Hearing his cries, they lumbered up from every side
and hulking round his cavern, asked what ailed him:
‘What, Polyphemus, what in the world’s the trouble?
Roaring out in the godsent night to rob us of our sleep.
Surely no one’s rustling your flocks against your will—
surely no one’s trying to kill you now by fraud or force!’

‘Nobody, friends’—Polyphemus bellowed back from his cave—
‘Nobody’s killing me now by fraud and not by force.’‘

‘If you’re alone,’ his friends boomed back at once,
‘and nobody’s trying to overpower you now—look,
it must be a plague sent here by mighty Zeus
and there’s no escape from that.
You’d better pray to your father, Lord Poseidon.’
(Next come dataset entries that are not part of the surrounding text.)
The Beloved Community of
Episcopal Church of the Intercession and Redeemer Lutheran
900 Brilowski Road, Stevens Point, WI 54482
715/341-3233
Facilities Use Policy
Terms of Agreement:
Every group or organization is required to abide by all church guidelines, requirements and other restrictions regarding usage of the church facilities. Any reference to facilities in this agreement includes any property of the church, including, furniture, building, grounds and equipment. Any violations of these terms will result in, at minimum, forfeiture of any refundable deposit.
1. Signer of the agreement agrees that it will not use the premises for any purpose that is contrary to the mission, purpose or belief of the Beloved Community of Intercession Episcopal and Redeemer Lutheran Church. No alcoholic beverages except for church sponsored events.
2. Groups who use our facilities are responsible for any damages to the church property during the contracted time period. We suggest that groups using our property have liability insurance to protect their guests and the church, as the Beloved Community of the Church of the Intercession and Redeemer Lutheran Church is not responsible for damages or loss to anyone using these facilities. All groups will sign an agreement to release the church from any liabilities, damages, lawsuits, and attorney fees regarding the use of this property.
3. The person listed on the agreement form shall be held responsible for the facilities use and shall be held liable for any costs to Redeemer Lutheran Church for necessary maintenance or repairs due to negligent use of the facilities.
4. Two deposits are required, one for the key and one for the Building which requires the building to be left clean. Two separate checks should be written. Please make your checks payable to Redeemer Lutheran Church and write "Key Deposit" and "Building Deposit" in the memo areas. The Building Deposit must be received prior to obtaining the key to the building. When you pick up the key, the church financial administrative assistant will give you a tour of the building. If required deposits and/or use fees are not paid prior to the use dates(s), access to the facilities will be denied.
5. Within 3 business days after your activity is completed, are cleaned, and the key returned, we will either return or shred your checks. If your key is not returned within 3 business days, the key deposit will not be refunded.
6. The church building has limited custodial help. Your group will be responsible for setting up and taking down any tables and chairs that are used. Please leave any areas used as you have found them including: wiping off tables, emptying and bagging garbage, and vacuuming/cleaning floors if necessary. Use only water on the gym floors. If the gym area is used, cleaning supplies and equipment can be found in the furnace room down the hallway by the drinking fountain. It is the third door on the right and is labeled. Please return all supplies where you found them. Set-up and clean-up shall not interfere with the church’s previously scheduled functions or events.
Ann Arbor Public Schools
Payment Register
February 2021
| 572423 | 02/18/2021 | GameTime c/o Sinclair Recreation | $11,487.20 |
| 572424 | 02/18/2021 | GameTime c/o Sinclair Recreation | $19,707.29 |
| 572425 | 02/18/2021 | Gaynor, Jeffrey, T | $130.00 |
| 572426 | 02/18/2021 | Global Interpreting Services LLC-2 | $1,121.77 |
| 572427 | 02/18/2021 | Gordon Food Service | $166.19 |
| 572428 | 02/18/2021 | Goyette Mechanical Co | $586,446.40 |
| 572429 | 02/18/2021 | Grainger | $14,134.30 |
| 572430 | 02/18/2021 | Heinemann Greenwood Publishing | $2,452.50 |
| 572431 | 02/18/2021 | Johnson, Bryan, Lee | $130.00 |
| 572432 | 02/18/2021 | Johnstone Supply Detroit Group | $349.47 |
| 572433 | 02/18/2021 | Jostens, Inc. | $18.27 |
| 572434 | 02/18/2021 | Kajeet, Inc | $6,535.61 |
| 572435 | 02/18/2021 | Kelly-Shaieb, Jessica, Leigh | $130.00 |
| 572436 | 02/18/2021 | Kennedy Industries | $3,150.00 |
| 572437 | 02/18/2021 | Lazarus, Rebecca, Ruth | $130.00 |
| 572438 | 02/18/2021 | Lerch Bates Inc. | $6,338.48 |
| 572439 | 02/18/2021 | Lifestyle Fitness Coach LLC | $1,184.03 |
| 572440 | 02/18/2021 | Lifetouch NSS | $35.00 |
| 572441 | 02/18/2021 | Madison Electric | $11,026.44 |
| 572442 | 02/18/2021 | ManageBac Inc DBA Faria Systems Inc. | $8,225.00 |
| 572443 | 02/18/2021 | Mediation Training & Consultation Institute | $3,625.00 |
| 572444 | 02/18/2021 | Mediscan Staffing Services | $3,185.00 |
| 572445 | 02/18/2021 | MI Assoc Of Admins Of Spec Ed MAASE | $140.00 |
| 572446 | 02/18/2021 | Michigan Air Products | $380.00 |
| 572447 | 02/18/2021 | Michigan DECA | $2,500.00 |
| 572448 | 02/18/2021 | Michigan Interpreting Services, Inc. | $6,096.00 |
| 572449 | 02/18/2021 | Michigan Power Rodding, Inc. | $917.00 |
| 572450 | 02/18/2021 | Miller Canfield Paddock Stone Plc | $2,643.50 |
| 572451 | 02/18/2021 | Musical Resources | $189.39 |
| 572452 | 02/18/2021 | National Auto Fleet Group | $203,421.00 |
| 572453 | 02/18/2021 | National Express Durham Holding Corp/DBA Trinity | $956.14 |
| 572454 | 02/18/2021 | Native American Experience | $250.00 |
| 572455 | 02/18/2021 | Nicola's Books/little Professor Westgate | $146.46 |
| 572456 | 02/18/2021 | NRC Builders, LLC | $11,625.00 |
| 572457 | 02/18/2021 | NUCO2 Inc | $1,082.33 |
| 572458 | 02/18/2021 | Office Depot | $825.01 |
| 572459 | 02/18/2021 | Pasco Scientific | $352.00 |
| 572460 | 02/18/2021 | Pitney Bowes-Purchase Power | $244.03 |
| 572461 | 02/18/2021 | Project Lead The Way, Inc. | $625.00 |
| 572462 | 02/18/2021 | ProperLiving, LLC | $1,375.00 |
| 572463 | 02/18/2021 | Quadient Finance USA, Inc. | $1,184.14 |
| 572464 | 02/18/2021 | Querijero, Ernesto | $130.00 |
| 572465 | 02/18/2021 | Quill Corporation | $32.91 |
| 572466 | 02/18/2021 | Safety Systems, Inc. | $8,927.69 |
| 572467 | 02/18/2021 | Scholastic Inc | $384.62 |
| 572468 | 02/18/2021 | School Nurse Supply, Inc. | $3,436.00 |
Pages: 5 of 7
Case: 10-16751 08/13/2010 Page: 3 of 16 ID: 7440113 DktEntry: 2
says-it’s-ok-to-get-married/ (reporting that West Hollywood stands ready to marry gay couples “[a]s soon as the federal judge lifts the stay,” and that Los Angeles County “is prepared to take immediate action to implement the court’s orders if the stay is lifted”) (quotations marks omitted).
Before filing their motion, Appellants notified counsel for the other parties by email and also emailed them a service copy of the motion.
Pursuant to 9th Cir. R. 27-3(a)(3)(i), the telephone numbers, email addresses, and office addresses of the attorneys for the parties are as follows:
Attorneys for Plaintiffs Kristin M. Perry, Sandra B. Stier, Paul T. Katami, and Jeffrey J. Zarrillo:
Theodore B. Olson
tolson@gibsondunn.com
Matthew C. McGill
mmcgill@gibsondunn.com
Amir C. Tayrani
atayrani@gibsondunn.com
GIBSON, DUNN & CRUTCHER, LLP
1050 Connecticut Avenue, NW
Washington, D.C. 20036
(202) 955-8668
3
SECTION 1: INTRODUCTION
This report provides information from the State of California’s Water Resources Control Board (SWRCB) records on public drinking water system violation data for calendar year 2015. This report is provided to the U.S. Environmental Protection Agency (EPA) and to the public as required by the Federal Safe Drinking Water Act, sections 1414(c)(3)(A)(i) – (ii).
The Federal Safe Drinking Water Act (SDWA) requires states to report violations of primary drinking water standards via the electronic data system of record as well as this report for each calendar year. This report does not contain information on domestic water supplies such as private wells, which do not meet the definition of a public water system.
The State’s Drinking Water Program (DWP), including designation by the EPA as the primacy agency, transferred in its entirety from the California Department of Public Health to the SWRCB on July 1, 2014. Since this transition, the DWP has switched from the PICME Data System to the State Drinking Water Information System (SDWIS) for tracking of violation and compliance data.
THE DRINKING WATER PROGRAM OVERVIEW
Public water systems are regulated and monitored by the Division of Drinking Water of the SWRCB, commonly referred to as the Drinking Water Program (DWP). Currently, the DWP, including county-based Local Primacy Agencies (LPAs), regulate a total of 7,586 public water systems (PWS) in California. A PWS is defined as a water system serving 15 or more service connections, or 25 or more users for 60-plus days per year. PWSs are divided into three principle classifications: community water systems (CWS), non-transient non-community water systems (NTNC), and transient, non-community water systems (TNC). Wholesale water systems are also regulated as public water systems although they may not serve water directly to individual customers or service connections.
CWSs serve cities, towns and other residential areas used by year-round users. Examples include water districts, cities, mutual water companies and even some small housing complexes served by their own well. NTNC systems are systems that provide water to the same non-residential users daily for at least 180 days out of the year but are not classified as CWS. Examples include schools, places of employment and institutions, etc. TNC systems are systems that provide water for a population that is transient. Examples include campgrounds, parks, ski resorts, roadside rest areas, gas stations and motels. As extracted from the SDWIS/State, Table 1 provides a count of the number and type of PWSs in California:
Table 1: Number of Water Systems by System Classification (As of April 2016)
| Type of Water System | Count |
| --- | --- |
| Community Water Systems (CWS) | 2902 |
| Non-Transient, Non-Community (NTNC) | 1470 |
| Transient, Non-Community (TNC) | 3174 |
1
They lumbered off, but laughter filled my heart
to think how nobody’s name—my great cunning stroke—
had duped them one and all. But the Cyclops there,
still groaning, racked with agony, groped around
for the huge slab, and heaving it from the doorway,
down he sat in the cave’s mouth, his arms spread wide,
hoping to catch a comrade stealing out with sheep—
such a blithering fool he took me for!
But I was already plotting …
what was the best way out? how could I find
escape from death for my crew, myself as well?
My wits kept weaving, weaving cunning schemes—
life at stake, monstrous death staring us in the face—
till this plan struck my mind as best. That flock,
those well-fed rams with their splendid thick fleece,
sturdy, handsome beasts sporting their dark weight of wool:

I lashed them abreast, quietly, twisting the willow-twigs
the Cyclops slept on—giant, lawless brute—I took them
three by three; each ram in the middle bore a man
while the two rams either side would shield him well.

So three beasts to bear each man, but as for myself?
There was one bellwether ram, the prize of all the flock,
and clutching him by his back, tucked up under
his shaggy belly, there I hung, face upward,
both hands locked in his marvelous deep fleece,
clinging for dear life, my spirit steeled, enduring …
So we held on, desperate, waiting Dawn’s first light.

As soon
as young Dawn with her rose-red fingers shone once more
the rams went rumbling out of the cave toward pasture,
the ewes kept bleating round the pens, unmilked,
their udders about to burst. Their master now,
heaving in torment, felt the back of each animal
halting before him here, but the idiot never sensed
my men were trussed up under their thick fleecy ribs.
And last of them all came my great ram now, striding out,
weighed down with his dense wool and my deep plots.
Stroking him gently, powerful Polyphemus murmured,
‘Dear old ram, why last of the flock to quit the cave?
In the good old days you’d never lag behind the rest—
you with your long marching strides, first by far
of the flock to graze the fresh young grasses,
first by far to reach the rippling streams,
first to turn back home, keen for your fold
when night comes on—but now you’re last of all.
And why? Sick at heart for your master’s eye
that coward gouged out with his wicked crew?—
only after he’d stunned my wits with wine—
that, that Nobody …
who’s not escaped his death, I swear, not yet.
Oh if only you thought like me, had words like me
to tell me where that scoundrel is cringing from my rage!
I’d smash him against the ground, I’d spill his brains—
flooding across my cave—and that would ease my heart
of the pains that good-for-nothing Nobody made me suffer!’

Homer. Odyssey IX 360-460 (Robert Fagles translation).